• PROVIDED DATA
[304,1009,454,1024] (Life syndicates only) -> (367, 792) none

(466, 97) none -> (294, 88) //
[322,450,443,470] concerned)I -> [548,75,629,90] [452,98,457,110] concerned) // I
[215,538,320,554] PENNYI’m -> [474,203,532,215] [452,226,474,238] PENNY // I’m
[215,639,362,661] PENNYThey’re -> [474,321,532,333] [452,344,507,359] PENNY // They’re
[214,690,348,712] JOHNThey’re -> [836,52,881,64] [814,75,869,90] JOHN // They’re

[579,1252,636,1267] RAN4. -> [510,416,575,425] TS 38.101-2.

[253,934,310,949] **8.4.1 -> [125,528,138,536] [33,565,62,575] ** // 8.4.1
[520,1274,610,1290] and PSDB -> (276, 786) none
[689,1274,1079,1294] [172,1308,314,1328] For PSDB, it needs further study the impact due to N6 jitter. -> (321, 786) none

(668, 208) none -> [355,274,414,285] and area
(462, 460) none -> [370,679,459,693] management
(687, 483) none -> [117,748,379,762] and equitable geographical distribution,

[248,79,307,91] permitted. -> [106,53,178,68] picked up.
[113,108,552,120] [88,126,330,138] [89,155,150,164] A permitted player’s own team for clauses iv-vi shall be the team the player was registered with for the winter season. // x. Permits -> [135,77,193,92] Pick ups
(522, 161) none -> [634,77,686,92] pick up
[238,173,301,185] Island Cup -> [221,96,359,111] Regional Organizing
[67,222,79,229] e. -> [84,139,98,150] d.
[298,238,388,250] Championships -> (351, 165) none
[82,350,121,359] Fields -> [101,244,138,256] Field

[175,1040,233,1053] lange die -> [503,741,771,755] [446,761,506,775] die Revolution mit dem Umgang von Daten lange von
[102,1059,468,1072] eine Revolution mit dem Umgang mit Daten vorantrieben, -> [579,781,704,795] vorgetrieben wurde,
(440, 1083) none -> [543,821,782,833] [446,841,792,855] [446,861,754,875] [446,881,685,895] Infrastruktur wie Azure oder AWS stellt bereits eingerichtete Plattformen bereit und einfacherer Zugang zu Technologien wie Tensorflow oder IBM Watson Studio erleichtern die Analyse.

• INSTRUCTIONS TO FOLLOW
Please print the whole of the material verbatim.

• ANSWER BELOW
[304,1009,454,1024] (Life syndicates only) -> (367, 792) none

(466, 97) none -> (294, 88) //
[322,450,443,470] concerned)I -> [548,75,629,90] [452,98,457,110] concerned) // I
[215,538,320,554] PENNYI’m -> [474,203,532,215] [452,226,474,238] PENNY // I’m
[215,639,362,661] PENNYThey’re -> [474,321,532,333] [452,344,507,359] PENNY // They’re
[214,690,348,712] JOHNThey’re -> [836,52,881,64] [814,75,869,90] JOHN // They’re

[579,1252,636,1267] RAN4. -> [510,416,575,425] TS 38.101-2.

[253,934,310,949] **8.4.1 -> [125,528,138,536] [33,565,62,575] ** // 8.4.1
[520,1274,610,1290] and PSDB -> (276, 786) none
[689,1274,1079,1294] [172,1308,314,1328] For PSDB, it needs further study the impact due to N6 jitter. -> (321, 786) none

(668, 208) none -> [355,274,414,285] and area
(462, 460) none -> [370,679,459,693] management
(687, 483) none -> [117,748,379,762] and equitable geographical distribution,

[248,79,307,91] permitted. -> [106,53,178,68] picked up.
[113,108,552,120] [88,126,330,138] [89,155,150,164] A permitted player’s own team for clauses iv-vi shall be the team the player was registered with for the winter season. // x. Permits -> [135,77,193,92] Pick ups
(522, 161) none -> [634,77,686,92] pick up
[238,173,301,185] Island Cup -> [221,96,359,111] Regional Organizing
[67,222,79,229] e. -> [84,139,98,150] d.
[298,238,388,250] Championships -> (351, 165) none
[82,350,121,359] Fields -> [101,244,138,256] Field

[175,1040,233,1053] lange die -> [503,741,771,755] [446,761,506,775] die Revolution mit dem Umgang von Daten lange von
[102,1059,468,1072] eine Revolution mit dem Umgang mit Daten vorantrieben, -> [579,781,704,795] vorgetrieben wurde,
(440, 1083) none -> [543,821,782,833] [446,841,792,855] [446,861,754,875] [446,881,685,895] Infrastruktur wie Azure oder AWS stellt bereits eingerichtete Plattformen bereit und einfacherer Zugang zu Technologien wie Tensorflow oder IBM Watson Studio erleichtern die Analyse.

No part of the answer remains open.